Records provided:
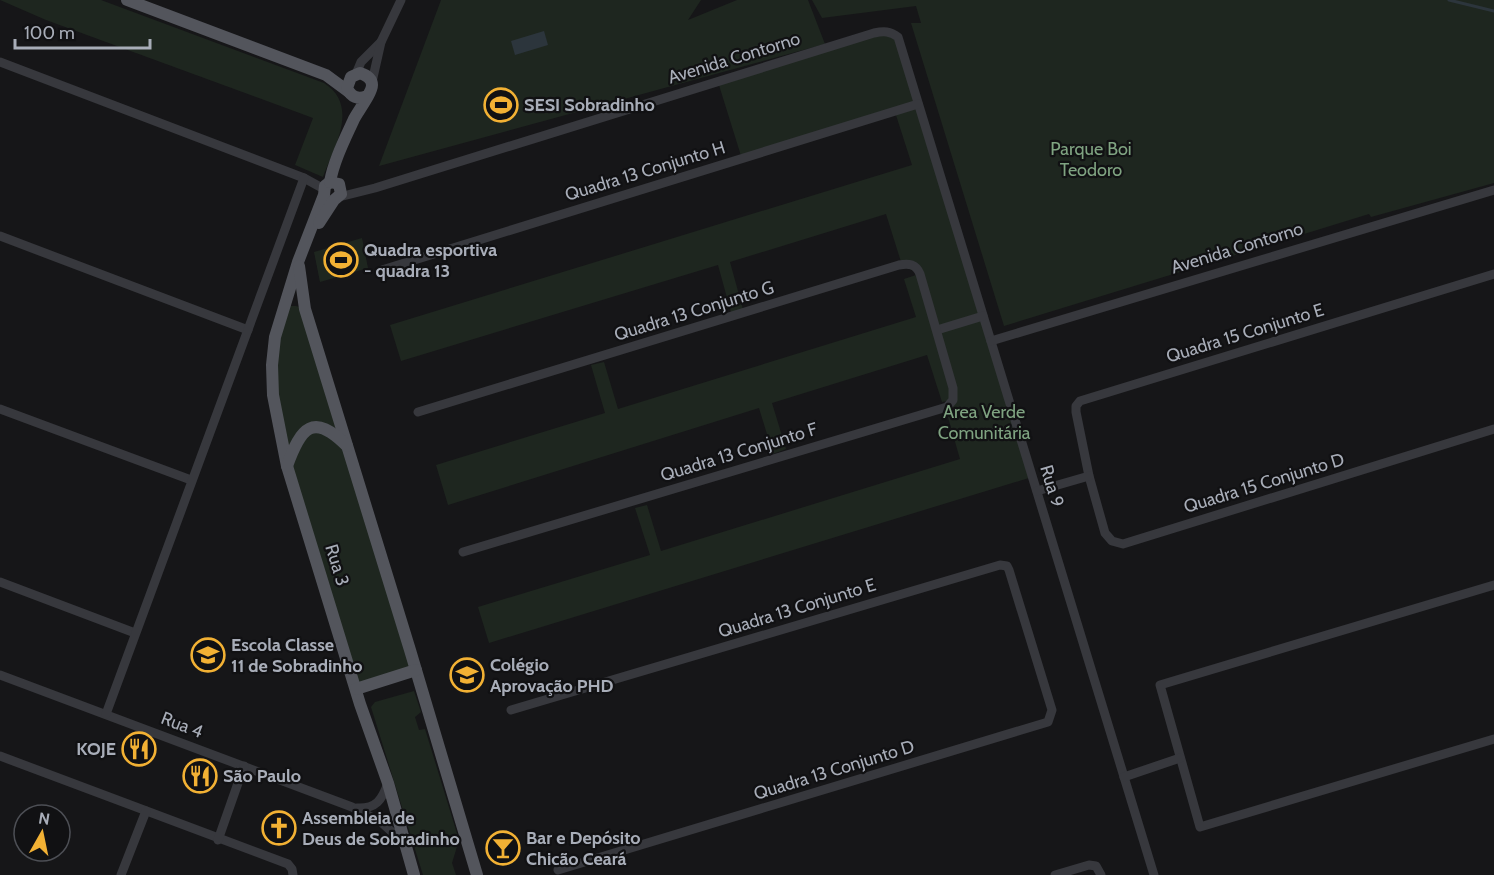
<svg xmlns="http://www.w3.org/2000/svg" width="1494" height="875" viewBox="0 0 1494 875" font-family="Cabin,sans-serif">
  <rect width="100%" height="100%" fill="#161618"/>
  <g fill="#1e261f">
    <path d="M 0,0 L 101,0 L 324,83 C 360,106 334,147 323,177 L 295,165 L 313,118 L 46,20 Z"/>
    <path d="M 441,0 L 701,0 L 688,20 L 737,0 L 808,0 L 825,44 L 379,166 Z"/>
    <path d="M 812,0 L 1494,0 L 1494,183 L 1371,217 L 1369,214 L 1004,326 L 911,23 L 921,23 L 916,6 L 822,18 Z"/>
    <path d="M 874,33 L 893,33 L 1032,477 L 489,643 L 478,607 L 650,555 L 635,508 L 647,505 L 661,551 L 960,459 L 945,407 L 952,400 L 942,402 L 927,355 L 772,403 L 786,449 L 773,454 L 759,408 L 448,505 L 436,465 L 605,413 L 591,365 L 604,362 L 618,409 L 916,317 L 904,279 L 919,274 L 902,265 L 886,214 L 730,262 L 744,313 L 732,316 L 718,265 L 401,361 L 390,325 L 912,165 L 895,112 L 742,159 L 718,82 Z"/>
    <path d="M 362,238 L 368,268 L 320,282 L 314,252 Z"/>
    <path d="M 288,306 L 296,306 L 305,309 L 416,670 L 356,689 L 287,466 L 272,366 Z"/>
    <path d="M 414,691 L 421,712 L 415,717 L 419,730 L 425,729 L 459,840 L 452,863 L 456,875 L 423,875 L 371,707 L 375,702 Z"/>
  </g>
  <path fill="#2c353c" d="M 544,31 L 548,45 L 515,55 L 511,41 Z"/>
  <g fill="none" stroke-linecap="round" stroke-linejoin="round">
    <path stroke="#2c353c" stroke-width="3" d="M 1449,0 L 1494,11"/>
    <g stroke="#37383d" stroke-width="9">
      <path d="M 0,62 L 304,178 L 324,189"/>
      <path d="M 356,74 L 361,62 L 381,42"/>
      <path d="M 372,82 L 381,42 L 401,0"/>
      <path d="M 339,197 L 375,188 L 874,33 C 884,31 890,31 898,37 L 1154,875"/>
      <path d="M 0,236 L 248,330"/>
      <path d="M 382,270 L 918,104"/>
      <path d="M 1494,274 L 1080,401 L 1076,406 L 1076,412 L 1089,476 L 1105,533 L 1112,541 L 1123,544 L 1494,429"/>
      <path d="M 937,330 L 983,316"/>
      <path d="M 991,341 L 1494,190"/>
      <path d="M 0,409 L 191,480"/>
      <path d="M 418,412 L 899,265 C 909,263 916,264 920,274 L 953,388 L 953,400 L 947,407 L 463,552"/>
      <path d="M 1037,491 L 1089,476"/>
      <path d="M 0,582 L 135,633"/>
      <path d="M 1494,585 L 1160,685 L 1200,827 L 1494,739"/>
      <path d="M 0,675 L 352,807 L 381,822 L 405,844"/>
      <path d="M 511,710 L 1000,565 L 1007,566 L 1009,570 L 1052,710 L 1048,722 L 558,870"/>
      <path d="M 106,714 L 304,178"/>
      <path d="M 0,756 L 288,864 L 292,869 L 293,875"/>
      <path d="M 1124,777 L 1180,758"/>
      <path d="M 357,808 C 376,809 382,800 388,783"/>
      <path d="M 218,840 L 244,766"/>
      <path d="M 121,875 L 146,811"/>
      <path d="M 1055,875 L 1089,865 L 1096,866 L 1101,875"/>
    </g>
    <g stroke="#53555c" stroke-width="12">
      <path d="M 127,0 L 326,75 L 349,92"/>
      <path d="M 330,182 L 325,186 L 324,195 L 298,262 L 275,337 L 272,365 L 273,395 L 287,466 L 360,704 L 388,783 L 414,875"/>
      <path d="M 330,182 C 334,160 345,139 354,119 C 358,111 372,93 372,85 C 372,78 366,75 360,73 L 351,77 L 347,88 C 351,97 358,100 367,96"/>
      <path d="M 319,223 L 334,200 L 341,194 L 339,184 L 330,182"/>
      <path d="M 299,266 L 305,309 L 410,650 L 477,875"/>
      <path d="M 287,466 C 301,427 313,412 347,446"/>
      <path d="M 356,689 L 416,670"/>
    </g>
  </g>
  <defs>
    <symbol id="stadium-ring" viewBox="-11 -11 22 22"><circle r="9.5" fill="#111113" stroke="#f2b134" stroke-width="1.5"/><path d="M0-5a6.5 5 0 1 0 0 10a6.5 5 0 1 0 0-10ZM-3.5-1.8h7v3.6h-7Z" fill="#f2b134"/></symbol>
    <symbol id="school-ring" viewBox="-11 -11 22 22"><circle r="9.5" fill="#111113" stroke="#f2b134" stroke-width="1.5"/><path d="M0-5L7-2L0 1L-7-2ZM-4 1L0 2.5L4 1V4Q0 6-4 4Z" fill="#f2b134"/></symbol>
    <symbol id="restaurant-ring" viewBox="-11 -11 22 22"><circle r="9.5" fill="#111113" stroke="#f2b134" stroke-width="1.5"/><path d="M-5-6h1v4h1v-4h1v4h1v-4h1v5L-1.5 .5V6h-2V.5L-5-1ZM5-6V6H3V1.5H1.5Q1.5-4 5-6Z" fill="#f2b134"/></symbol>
    <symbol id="church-ring" viewBox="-11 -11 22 22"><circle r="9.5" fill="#111113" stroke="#f2b134" stroke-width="1.5"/><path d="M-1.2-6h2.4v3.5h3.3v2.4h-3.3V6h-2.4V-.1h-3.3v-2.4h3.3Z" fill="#f2b134"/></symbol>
    <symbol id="bar-ring" viewBox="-11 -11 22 22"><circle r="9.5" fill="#111113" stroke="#f2b134" stroke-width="1.5"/><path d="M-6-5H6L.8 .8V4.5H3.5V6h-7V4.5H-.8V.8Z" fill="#f2b134"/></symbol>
  </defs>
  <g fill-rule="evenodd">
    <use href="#stadium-ring" x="482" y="86" width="38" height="38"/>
    <use href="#stadium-ring" x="322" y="241" width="38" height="38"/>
    <use href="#school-ring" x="189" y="636" width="38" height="38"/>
    <use href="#school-ring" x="448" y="656" width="38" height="38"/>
    <use href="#restaurant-ring" x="120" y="730" width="38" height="38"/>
    <use href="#restaurant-ring" x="181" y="757" width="38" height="38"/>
    <use href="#church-ring" x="260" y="809" width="38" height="38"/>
    <use href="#bar-ring" x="484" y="829" width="38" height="38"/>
  </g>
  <g text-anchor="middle" stroke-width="4.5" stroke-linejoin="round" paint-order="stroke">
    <g font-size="18" fill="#a8adb8" stroke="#111113">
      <text transform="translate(734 58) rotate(-17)" y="6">Avenida Contorno</text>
      <text transform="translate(645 171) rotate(-17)" y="6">Quadra 13 Conjunto H</text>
      <text transform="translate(1237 248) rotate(-17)" y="6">Avenida Contorno</text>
      <text transform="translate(694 311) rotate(-17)" y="6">Quadra 13 Conjunto G</text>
      <text transform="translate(1245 333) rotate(-17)" y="6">Quadra 15 Conjunto E</text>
      <text transform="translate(739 452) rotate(-17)" y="6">Quadra 13 Conjunto F</text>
      <text transform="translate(1264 483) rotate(-17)" y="6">Quadra 15 Conjunto D</text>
      <text transform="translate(1052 486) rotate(73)" y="6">Rua 9</text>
      <text transform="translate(337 565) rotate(73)" y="6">Rua 3</text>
      <text transform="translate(797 608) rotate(-17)" y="6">Quadra 13 Conjunto E</text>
      <text transform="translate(182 725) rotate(21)" y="6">Rua 4</text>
      <text transform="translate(834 770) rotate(-17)" y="6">Quadra 13 Conjunto D</text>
    </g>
    <g font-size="18" font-weight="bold" fill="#a8adb8" stroke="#111113" text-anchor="start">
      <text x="524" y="111">SESI Sobradinho</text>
      <text x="364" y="256">Quadra esportiva<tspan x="364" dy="21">- quadra 13</tspan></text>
      <text x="231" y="651">Escola Classe<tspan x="231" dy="21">11 de Sobradinho</tspan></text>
      <text x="490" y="671">Colégio<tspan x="490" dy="21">Aprovação PHD</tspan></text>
      <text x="116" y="755" text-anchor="end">KOJE</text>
      <text x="223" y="782">São Paulo</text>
      <text x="302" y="824">Assembleia de<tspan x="302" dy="21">Deus de Sobradinho</tspan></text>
      <text x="526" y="844">Bar e Depósito<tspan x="526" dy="21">Chicão Ceará</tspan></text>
    </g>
    <g font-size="18" fill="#7fa381" stroke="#111113">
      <text x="1091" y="155">Parque Boi<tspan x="1091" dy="21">Teodoro</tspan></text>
      <text x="984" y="418">Area Verde<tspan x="984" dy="21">Comunitária</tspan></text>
    </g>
  </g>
  <g transform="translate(42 833) rotate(9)"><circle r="28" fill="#111113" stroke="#4d4f55" stroke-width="1.5"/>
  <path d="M0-4.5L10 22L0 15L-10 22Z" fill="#f2b134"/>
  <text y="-9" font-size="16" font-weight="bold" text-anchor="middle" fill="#a8adb8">N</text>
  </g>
  <path d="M15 39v9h135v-9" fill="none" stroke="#a8adb8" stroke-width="3"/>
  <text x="24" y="39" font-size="18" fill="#a8adb8" stroke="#111113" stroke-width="4.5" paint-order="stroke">100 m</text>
</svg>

Exercise goal: Return, from the material above, every line with the word "round".

Expected output:
  <g fill="none" stroke-linecap="round" stroke-linejoin="round">
  <g text-anchor="middle" stroke-width="4.5" stroke-linejoin="round" paint-order="stroke">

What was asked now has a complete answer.